I am a curiosity in that I possess the light female osseous structure. Even before I began to develop adipose tissue after twenty-five, I would float on fresh water without moving a muscle, my observation being that the slim normal boy must vibrate his hands.

I am a curiosity in that form of skeleton and contour of body are mostly feminine, particularly the bust.

Not until the age of nineteen, when I went successively to two medical college professors and implored them to make me a complete male, did I learn that practically all the tissues of my body are of characteristically feminine texture. My muscles, judged by their weakness and my using them in general woman-fashion, are those of a female. The beardal growth is normally male except that it could never reach the length of an eighth of an inch and has no stiffness. If I had not shaved or eradicated the beard, I would have been, after seventeen, one of the dog-faced boys of the circus. Although the hair cells seem as dense as on my scalp, I could never have exhibited virile whiskers.

Coddled in College.

Another feminine resemblance is that at the age of half-a-century, I show not the least tendency to baldness.

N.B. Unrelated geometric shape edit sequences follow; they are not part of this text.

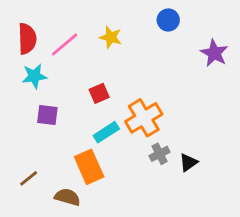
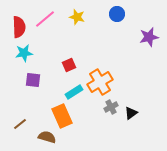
yellow star: (111, 37) -> (77, 17), moved
pink line: (65, 44) -> (45, 19), moved
purple star: (214, 53) -> (149, 37), turned 30

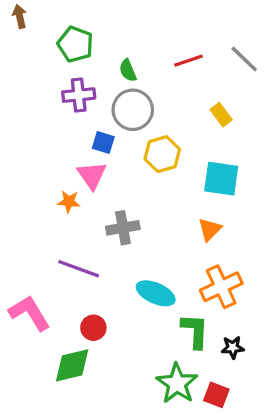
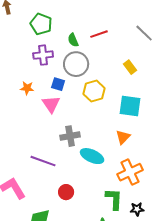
red line: (188, 61) -> (99, 34), moved
orange star: (69, 202) -> (27, 88), moved
cyan ellipse: (156, 293) -> (92, 156), moved
red circle: (93, 328) -> (66, 192), moved

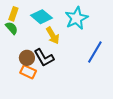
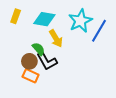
cyan diamond: (41, 17) -> (44, 19), turned -30
green semicircle: (12, 28) -> (39, 49), moved
blue line: (95, 52) -> (99, 31), moved

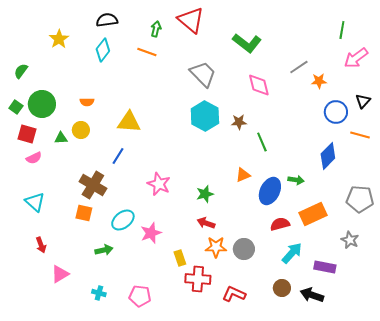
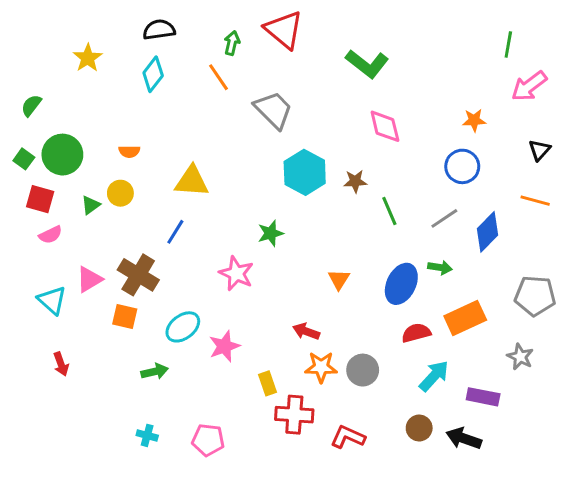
orange line: (147, 52) -> (218, 77), turned 36
gray line: (299, 67) -> (444, 218), moved
gray trapezoid: (203, 74) -> (273, 110), moved
blue circle: (336, 112) -> (462, 166), moved
green triangle: (61, 138) -> (91, 205), turned -32
orange triangle: (243, 175) -> (339, 279), moved, turned -35
green star: (205, 194) -> (271, 233), moved
pink triangle: (60, 274) -> (89, 279), moved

Several of my college associates coddled and babied me. They would throw an arm around me and cry: “Child!” They would hold me on their laps. With the three ultra-virile with whom I became most intimate and confidential, I would often in private throw myself into their arms and pillow my head on their bosoms, while they would exclaim: “Lovesick boy!” They never betrayed my strange conduct to others or appeared less friendly. Only one of the three made greater advances than I myself—the only one belonging to the tremendously virile class. What chiefly kept me from even hinting at extremes was fear of expulsion in case it should become generally known. But I was also strongly influenced by the dictates of society and the teaching of the Bible—as I then erroneously understood the latter.[[23]]

“You still possess the real childlike naiveté,” students have remarked. “And you possess childlike features to harmonize with your decidedly childlike manner of going about things. You are certainly The Boy Who Never Grew to Be a Man.”

Childlike and Womanlike.

“I like to watch you because of your childlike grimaces. That is why the fellows are continually teasing you; because it is just like teasing a child or a girl. You react with a sort of pleased childlike pride at being the object of attention.”

“Your voice, though hoarse, has a feminine timbre. It possesses the penetrating and carrying power of a child’s voice. It often breaks and changes, sometimes in the middle of a sentence. From being masculine, it suddenly changes timbre and becomes decidedly feminine, passing over from a bass to a treble. Your voice is sentimental, bland, caressing. It is the kind of voice a dying woman would choose to hear.”